Large-Scale Hiring Fraud Uncovered

Amazon said it blocked more than 1,800 job applications tied to suspected operatives from North Korea, who attempted to obtain remote information technology roles. According to Amazon’s chief security officer Stephen Schmidt, applicants used stolen or fabricated identities to bypass hiring controls.

The company reported a near one-third rise in such applications over the past year, suggesting the activity is growing rather than episodic.

Fake Identities and Laptop Farms

Amazon said the applicants relied on increasingly sophisticated tactics, including hijacking inactive LinkedIn accounts to impersonate legitimate software engineers.
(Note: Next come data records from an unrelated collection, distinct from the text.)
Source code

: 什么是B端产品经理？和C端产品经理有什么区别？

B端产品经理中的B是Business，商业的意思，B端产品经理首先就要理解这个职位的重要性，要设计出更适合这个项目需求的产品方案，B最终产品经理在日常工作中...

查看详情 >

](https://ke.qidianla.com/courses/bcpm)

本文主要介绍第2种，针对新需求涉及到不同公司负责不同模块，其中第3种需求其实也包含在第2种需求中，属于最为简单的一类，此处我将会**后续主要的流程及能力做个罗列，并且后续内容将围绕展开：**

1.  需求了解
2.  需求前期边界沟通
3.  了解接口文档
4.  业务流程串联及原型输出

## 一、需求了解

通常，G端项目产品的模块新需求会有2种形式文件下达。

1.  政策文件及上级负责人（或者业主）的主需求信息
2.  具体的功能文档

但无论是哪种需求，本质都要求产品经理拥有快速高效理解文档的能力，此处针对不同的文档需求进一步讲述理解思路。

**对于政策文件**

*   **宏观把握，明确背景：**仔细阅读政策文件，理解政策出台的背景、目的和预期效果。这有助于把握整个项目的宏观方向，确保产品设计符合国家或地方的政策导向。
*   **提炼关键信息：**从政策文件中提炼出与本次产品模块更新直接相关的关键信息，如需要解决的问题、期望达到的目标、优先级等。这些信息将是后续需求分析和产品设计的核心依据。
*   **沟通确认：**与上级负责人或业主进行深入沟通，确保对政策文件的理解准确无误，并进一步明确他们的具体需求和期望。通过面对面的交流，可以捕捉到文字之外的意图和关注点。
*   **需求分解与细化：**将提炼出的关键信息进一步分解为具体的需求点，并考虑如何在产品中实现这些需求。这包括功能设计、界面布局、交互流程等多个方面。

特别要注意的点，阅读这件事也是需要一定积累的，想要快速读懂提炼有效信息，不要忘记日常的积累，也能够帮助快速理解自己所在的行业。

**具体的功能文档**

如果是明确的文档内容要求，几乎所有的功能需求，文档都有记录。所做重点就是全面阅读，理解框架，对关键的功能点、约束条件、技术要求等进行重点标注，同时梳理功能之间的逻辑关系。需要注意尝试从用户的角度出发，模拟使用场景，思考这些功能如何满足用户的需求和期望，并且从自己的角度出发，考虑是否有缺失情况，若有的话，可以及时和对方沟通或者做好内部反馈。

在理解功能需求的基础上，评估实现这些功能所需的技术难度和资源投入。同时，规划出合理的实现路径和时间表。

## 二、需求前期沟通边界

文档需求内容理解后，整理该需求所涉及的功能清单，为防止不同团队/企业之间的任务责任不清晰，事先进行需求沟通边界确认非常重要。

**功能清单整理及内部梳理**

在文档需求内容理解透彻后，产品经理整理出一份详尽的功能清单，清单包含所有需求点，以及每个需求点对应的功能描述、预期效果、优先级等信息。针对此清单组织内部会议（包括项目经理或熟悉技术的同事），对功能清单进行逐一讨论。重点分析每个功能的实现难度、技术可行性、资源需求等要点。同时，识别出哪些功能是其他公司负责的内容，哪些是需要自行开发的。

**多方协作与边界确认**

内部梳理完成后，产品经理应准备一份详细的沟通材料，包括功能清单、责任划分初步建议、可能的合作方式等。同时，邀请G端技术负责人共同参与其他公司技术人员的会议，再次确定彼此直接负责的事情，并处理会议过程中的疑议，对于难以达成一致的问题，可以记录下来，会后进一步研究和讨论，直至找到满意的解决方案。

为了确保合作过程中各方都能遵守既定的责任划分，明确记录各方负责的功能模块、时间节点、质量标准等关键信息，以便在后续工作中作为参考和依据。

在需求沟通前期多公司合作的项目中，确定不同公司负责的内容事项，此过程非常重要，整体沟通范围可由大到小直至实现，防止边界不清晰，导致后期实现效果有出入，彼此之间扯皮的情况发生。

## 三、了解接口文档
Some operatives used “laptop farms”—US-based computers accessed remotely from abroad—to appear physically located inside the country during recruitment checks.

The firm combined AI-based screening tools with manual reviews by security staff but warned that identity fraud methods are becoming harder to detect.

Wider Security and Legal Context

U.S. authorities have previously uncovered 29 illegal laptop farms operating nationwide. Prosecutors say one Arizona-based scheme placed operatives inside over 300 US companies and generated more than $17 million in illicit revenue, with funds routed back to Pyongyang.

Officials warn that income from overseas IT work is used to support state programs, including weapons development, increasing pressure on companies to tighten remote hiring verification and sanctions compliance.